_INSTRUCTIONS TO FOLLOW_
Please return all of the records verbatim, with the pictures omitted.

--- EXTRACTED INFORMATION ---

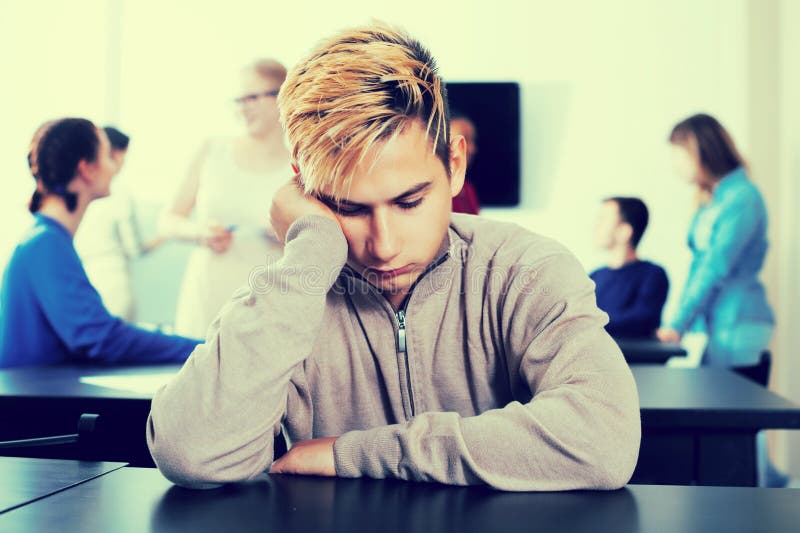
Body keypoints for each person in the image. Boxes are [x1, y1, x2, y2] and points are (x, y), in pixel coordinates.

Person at [147, 23, 640, 491]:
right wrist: (313, 242)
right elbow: (191, 452)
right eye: (347, 208)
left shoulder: (526, 270)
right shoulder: (292, 290)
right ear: (304, 190)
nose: (383, 246)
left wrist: (358, 453)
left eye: (409, 202)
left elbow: (604, 439)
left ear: (455, 165)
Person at [0, 118, 201, 368]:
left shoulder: (47, 239)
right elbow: (99, 338)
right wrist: (199, 349)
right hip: (33, 403)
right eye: (107, 156)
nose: (113, 167)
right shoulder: (45, 244)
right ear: (86, 169)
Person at [657, 113, 785, 487]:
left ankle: (768, 494)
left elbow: (715, 265)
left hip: (741, 321)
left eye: (680, 155)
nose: (675, 166)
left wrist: (676, 323)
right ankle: (768, 488)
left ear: (702, 151)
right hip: (720, 323)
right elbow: (700, 266)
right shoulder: (716, 197)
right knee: (731, 418)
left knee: (737, 419)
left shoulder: (742, 197)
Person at [159, 59, 289, 338]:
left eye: (252, 97)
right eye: (237, 99)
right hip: (207, 298)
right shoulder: (212, 151)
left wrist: (287, 232)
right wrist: (199, 233)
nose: (243, 107)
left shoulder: (301, 165)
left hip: (269, 304)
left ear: (282, 96)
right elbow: (168, 220)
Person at [75, 126, 152, 321]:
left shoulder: (79, 191)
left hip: (83, 280)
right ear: (115, 154)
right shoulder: (120, 194)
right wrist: (165, 235)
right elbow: (134, 248)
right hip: (114, 282)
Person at [590, 197, 668, 338]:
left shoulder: (652, 275)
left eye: (603, 220)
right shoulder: (594, 276)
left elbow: (642, 320)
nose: (596, 226)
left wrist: (589, 322)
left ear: (624, 231)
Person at [449, 111, 480, 214]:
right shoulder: (436, 191)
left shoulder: (468, 189)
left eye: (473, 140)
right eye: (465, 138)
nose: (472, 149)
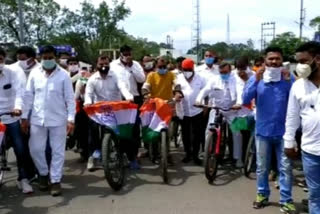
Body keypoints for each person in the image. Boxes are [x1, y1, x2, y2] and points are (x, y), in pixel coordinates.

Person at [242, 46, 297, 213]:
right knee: (262, 167)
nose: (274, 62)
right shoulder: (256, 78)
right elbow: (245, 99)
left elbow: (297, 100)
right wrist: (256, 80)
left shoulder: (289, 79)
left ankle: (286, 200)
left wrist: (288, 82)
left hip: (284, 132)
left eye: (277, 59)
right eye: (271, 59)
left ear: (282, 61)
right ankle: (262, 194)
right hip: (263, 132)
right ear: (264, 61)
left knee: (285, 167)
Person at [21, 45, 76, 197]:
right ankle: (44, 174)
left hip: (58, 120)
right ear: (40, 58)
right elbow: (28, 96)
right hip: (38, 119)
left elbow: (70, 99)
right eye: (44, 58)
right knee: (36, 149)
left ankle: (56, 181)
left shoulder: (63, 75)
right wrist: (24, 117)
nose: (47, 60)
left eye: (50, 57)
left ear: (56, 57)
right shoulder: (34, 73)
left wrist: (71, 119)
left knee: (58, 152)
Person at [284, 41, 320, 214]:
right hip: (311, 151)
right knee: (315, 195)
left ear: (317, 59)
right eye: (298, 61)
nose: (300, 66)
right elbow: (292, 116)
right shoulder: (298, 86)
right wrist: (289, 142)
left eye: (304, 61)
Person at [85, 55, 134, 170]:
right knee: (93, 130)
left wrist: (128, 97)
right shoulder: (92, 79)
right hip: (99, 110)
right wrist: (87, 102)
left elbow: (123, 87)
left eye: (106, 64)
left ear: (109, 64)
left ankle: (124, 155)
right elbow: (88, 93)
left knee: (124, 131)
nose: (103, 66)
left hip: (115, 108)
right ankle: (93, 156)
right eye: (101, 64)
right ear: (97, 65)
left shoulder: (115, 76)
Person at [195, 62, 243, 166]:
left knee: (237, 133)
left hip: (231, 110)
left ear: (230, 71)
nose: (223, 74)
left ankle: (237, 158)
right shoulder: (214, 79)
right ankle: (208, 152)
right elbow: (205, 90)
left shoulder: (236, 80)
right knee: (209, 130)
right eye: (221, 72)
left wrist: (239, 103)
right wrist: (198, 100)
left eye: (225, 72)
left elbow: (240, 92)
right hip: (216, 109)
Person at [0, 48, 34, 194]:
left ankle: (23, 179)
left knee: (20, 149)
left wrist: (18, 108)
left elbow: (20, 92)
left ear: (4, 58)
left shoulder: (14, 72)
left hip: (12, 116)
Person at [110, 45, 145, 169]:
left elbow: (142, 79)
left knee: (134, 129)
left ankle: (133, 157)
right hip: (119, 100)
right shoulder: (113, 65)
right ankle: (120, 155)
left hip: (134, 99)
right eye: (125, 54)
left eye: (129, 54)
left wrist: (131, 68)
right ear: (120, 54)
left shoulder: (135, 65)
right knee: (120, 129)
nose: (127, 56)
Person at [177, 59, 206, 165]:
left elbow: (205, 93)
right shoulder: (179, 78)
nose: (187, 72)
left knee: (197, 135)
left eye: (189, 69)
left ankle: (195, 155)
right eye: (185, 70)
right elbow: (176, 90)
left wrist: (205, 108)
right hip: (183, 111)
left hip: (197, 111)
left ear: (193, 68)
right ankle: (188, 154)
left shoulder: (200, 79)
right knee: (185, 134)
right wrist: (177, 95)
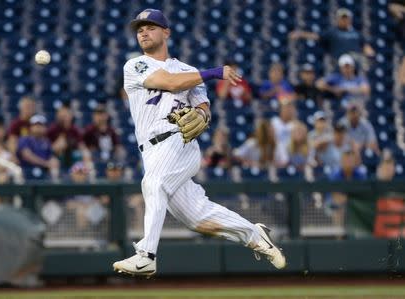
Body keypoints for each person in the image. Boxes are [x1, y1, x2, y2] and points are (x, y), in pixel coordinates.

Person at [113, 8, 285, 276]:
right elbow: (168, 82)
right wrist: (215, 72)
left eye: (150, 27)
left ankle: (146, 255)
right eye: (140, 29)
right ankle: (253, 233)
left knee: (153, 183)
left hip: (179, 142)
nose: (143, 32)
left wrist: (203, 114)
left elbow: (203, 106)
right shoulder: (134, 65)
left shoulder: (188, 70)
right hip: (152, 150)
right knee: (198, 218)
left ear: (166, 32)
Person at [289, 8, 375, 62]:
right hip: (338, 62)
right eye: (342, 18)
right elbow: (316, 36)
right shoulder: (332, 32)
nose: (344, 20)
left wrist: (370, 54)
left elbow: (365, 46)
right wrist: (300, 34)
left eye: (346, 18)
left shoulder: (356, 33)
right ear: (338, 19)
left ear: (350, 20)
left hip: (354, 62)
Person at [47, 103, 91, 170]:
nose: (64, 118)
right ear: (58, 116)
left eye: (66, 115)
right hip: (57, 156)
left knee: (86, 154)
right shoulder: (52, 129)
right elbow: (49, 149)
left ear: (71, 116)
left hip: (73, 154)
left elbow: (81, 145)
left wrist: (85, 152)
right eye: (62, 116)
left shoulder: (75, 129)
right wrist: (60, 142)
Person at [17, 115, 60, 180]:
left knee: (55, 164)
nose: (38, 127)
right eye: (36, 125)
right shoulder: (25, 139)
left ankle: (56, 185)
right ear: (31, 127)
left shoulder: (46, 141)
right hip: (26, 170)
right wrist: (46, 164)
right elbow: (27, 156)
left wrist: (53, 161)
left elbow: (50, 156)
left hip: (44, 171)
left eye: (41, 125)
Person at [270, 101, 297, 167]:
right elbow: (270, 138)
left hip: (290, 152)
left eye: (290, 109)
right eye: (285, 109)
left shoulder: (295, 124)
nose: (287, 111)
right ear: (281, 110)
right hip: (276, 151)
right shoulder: (274, 121)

---

_WRITTEN ANSWER_
Body keypoints for each person in the image. Boxes are [x1, y1, x2, y2] and points are (x, y), in pixel coordinates.

Person at [147, 23, 640, 491]:
right wrist: (313, 242)
right elbow: (191, 452)
right eye: (347, 208)
left shoulder: (526, 270)
right shoulder: (292, 290)
right ear: (304, 190)
nose: (383, 246)
left wrist: (358, 453)
left eye: (409, 202)
left elbow: (604, 439)
left ear: (455, 165)
Person at [0, 118, 201, 368]:
left shoulder: (47, 239)
right elbow: (99, 338)
right wrist: (199, 349)
right hip: (33, 403)
right eye: (107, 156)
nose: (113, 167)
right shoulder: (45, 244)
right ear: (86, 169)
Person at [657, 113, 785, 487]:
left ankle: (768, 494)
left elbow: (715, 265)
left hip: (741, 321)
left eye: (680, 155)
nose: (675, 166)
left wrist: (676, 323)
right ankle: (768, 488)
left ear: (702, 151)
right hip: (720, 323)
right elbow: (700, 266)
right shoulder: (716, 197)
right knee: (731, 418)
left knee: (737, 419)
left shoulder: (742, 197)
Person at [159, 59, 289, 338]:
left eye: (252, 97)
right eye: (237, 99)
right hip: (207, 298)
right shoulder: (212, 151)
left wrist: (287, 232)
right wrist: (199, 233)
nose: (243, 107)
left shoulder: (301, 165)
left hip: (269, 304)
left ear: (282, 96)
right elbow: (168, 220)
Person at [75, 126, 152, 321]:
left shoulder: (79, 191)
left hip: (83, 280)
right ear: (115, 154)
right shoulder: (120, 194)
right wrist: (165, 235)
right elbow: (134, 248)
right hip: (114, 282)
Person at [590, 197, 668, 338]:
left shoulder: (652, 275)
left eye: (603, 220)
right shoulder: (594, 276)
left elbow: (642, 320)
nose: (596, 226)
left wrist: (589, 322)
left ear: (624, 231)
Person at [449, 111, 480, 214]:
right shoulder: (436, 191)
left shoulder: (468, 189)
left eye: (473, 140)
right eye: (465, 138)
nose: (472, 149)
Body keypoints for each person in the image. Boxes are [x1, y1, x2, y2] and points are (x, y), in pixel coordinates.

Person at [242, 46, 297, 213]:
right knee: (262, 167)
nose: (274, 62)
right shoulder: (256, 78)
right elbow: (245, 99)
left elbow: (297, 100)
right wrist: (256, 80)
left shoulder: (289, 79)
left ankle: (286, 200)
left wrist: (288, 82)
left hip: (284, 132)
left eye: (277, 59)
right eye: (271, 59)
left ear: (282, 61)
right ankle: (262, 194)
right hip: (263, 132)
right ear: (264, 61)
left knee: (285, 167)
Person at [21, 45, 76, 197]:
right ankle: (44, 174)
left hip: (58, 120)
right ear: (40, 58)
right elbow: (28, 96)
right hip: (38, 119)
left elbow: (70, 99)
right eye: (44, 58)
right knee: (36, 149)
left ankle: (56, 181)
left shoulder: (63, 75)
right wrist: (24, 117)
nose: (47, 60)
left eye: (50, 57)
left ear: (56, 57)
right shoulder: (34, 73)
left wrist: (71, 119)
left knee: (58, 152)
Person at [284, 41, 320, 214]:
right hip: (311, 151)
right knee: (315, 195)
left ear: (317, 59)
right eye: (298, 61)
nose: (300, 66)
right elbow: (292, 116)
right shoulder: (298, 86)
right wrist: (289, 142)
left eye: (304, 61)
Person at [85, 55, 134, 170]:
right knee: (93, 130)
left wrist: (128, 97)
right shoulder: (92, 79)
right hip: (99, 110)
right wrist: (87, 102)
left elbow: (123, 87)
left eye: (106, 64)
left ear: (109, 64)
left ankle: (124, 155)
right elbow: (88, 93)
left knee: (124, 131)
nose: (103, 66)
left hip: (115, 108)
right ankle: (93, 156)
right eye: (101, 64)
right ear: (97, 65)
left shoulder: (115, 76)
Person at [195, 62, 243, 166]:
left knee: (237, 133)
left hip: (231, 110)
left ear: (230, 71)
nose: (223, 74)
left ankle: (237, 158)
right shoulder: (214, 79)
right ankle: (208, 152)
right elbow: (205, 90)
left shoulder: (236, 80)
right knee: (209, 130)
right eye: (221, 72)
left wrist: (239, 103)
right wrist: (198, 100)
left eye: (225, 72)
left elbow: (240, 92)
right hip: (216, 109)
Person at [0, 48, 34, 194]:
left ankle: (23, 179)
left knee: (20, 149)
left wrist: (18, 108)
left elbow: (20, 92)
left ear: (4, 58)
left shoulder: (14, 72)
left hip: (12, 116)
Person at [110, 45, 145, 169]:
left elbow: (142, 79)
left knee: (134, 129)
left ankle: (133, 157)
right hip: (119, 100)
right shoulder: (113, 65)
right ankle: (120, 155)
left hip: (134, 99)
right eye: (125, 54)
left eye: (129, 54)
left wrist: (131, 68)
right ear: (120, 54)
left shoulder: (135, 65)
right knee: (120, 129)
nose: (127, 56)
Person at [177, 59, 206, 165]:
left elbow: (205, 93)
right shoulder: (179, 78)
nose: (187, 72)
left knee: (197, 135)
left eye: (189, 69)
left ankle: (195, 155)
right eye: (185, 70)
right elbow: (176, 90)
left wrist: (205, 108)
right hip: (183, 111)
left hip: (197, 111)
left ear: (193, 68)
right ankle: (188, 154)
left shoulder: (200, 79)
right knee: (185, 134)
right wrist: (177, 95)
Body keypoints for each person in the image. Boxes are [x1, y1, x2, y2] and points are (x, y), in pixel coordinates.

Person at [113, 8, 285, 276]:
right elbow: (168, 82)
right wrist: (215, 72)
left eye: (150, 27)
left ankle: (146, 255)
right eye: (140, 29)
right ankle: (253, 233)
left knee: (153, 183)
left hip: (179, 142)
nose: (143, 32)
left wrist: (203, 114)
left elbow: (203, 106)
right shoulder: (134, 65)
left shoulder: (188, 70)
right hip: (152, 150)
right knee: (198, 218)
left ear: (166, 32)
Person at [289, 8, 375, 62]:
right hip: (338, 62)
right eye: (342, 18)
right elbow: (316, 36)
right shoulder: (332, 32)
nose: (344, 20)
left wrist: (370, 54)
left elbow: (365, 46)
right wrist: (300, 34)
left eye: (346, 18)
left shoulder: (356, 33)
right ear: (338, 19)
left ear: (350, 20)
left hip: (354, 62)
Person at [47, 103, 91, 170]:
nose: (64, 118)
right ear: (58, 116)
left eye: (66, 115)
right hip: (57, 156)
left knee: (86, 154)
right shoulder: (52, 129)
right elbow: (49, 149)
left ear: (71, 116)
left hip: (73, 154)
left elbow: (81, 145)
left wrist: (85, 152)
right eye: (62, 116)
left shoulder: (75, 129)
right wrist: (60, 142)
Person at [17, 115, 60, 180]:
left knee: (55, 164)
nose: (38, 127)
right eye: (36, 125)
right shoulder: (25, 139)
left ankle: (56, 185)
right ear: (31, 127)
left shoulder: (46, 141)
right hip: (26, 170)
right wrist: (46, 164)
right elbow: (27, 156)
left wrist: (53, 161)
left elbow: (50, 156)
left hip: (44, 171)
left eye: (41, 125)
Person at [270, 101, 297, 167]:
right elbow: (270, 138)
left hip: (290, 152)
left eye: (290, 109)
right eye: (285, 109)
left shoulder: (295, 124)
nose: (287, 111)
right ear: (281, 110)
right hip: (276, 151)
right shoulder: (274, 121)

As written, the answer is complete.